Après une entrée au Panthéon qui n’aura pas lieu et un hommage national en 2022 aux Invalides repoussé, une cérémonie d’hommage à l’avocate Gisèle Halimi, figure du féminisme du XXe siècle, morte en 2020 à l’âge de 93 ans, a finalement été organisée le 8 mars, à l’occasion de la Journée internationale des droits des femmes. Elle s’est tenue au palais de justice de Paris, en présence du président Emmanuel Macron.
Serge Halimi, journaliste et ex-directeur du Monde diplomatique a annoncé qu’il ne participerait pas à l’hommage à sa mère, notamment parce qu’il survient en pleine mobilisation contre une réforme des retraites que la militante féministe aurait combattue, "une réforme des retraites extrêmement injuste dont les femmes qui occupent les métiers les plus difficiles seront les premières victimes". Serge Halimi suit en cela la position exprimée par Violaine Lucas, la présidente de l’association Choisir la cause des femmes, fondée par Gisèle Halimi et Simone de Beauvoir en 1971.

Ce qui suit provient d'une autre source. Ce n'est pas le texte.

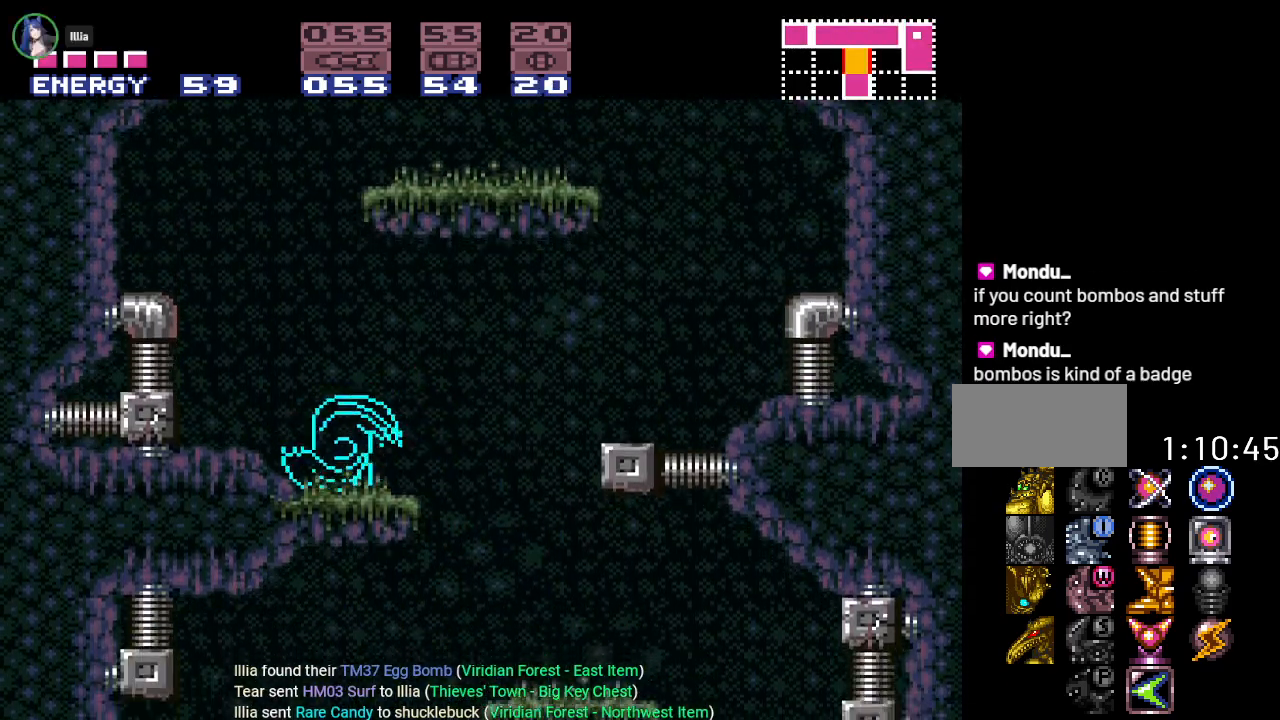
{"buttons": ["Y", "DPAD_RIGHT"], "events": [[50, "DPAD_LEFT", "up"], [83, "B", "down"], [200, "DPAD_RIGHT", "down"], [500, "B", "up"]]}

Un livre d’entretiens entre Gisèle Halimi et la journaliste Annick Cojean avait été publié en août 2020 (Grasset), peu avant la disparition de l’avocate. L’ouvrage, qui revient sur quelque soixante-dix ans de combats et d’engagement au service de la justice et de la cause des femmes, fait la matière d’un spectacle hommage intitulé Gisèle Halimi, une farouche liberté. Porté par les comédiennes Ariane Ascaride et Philippine Pierre-Brossolette qui lui prêtent leurs souffles et leur énergie communicative, le spectacle est visible du 5 mars au 6 avril à La Scala à Paris.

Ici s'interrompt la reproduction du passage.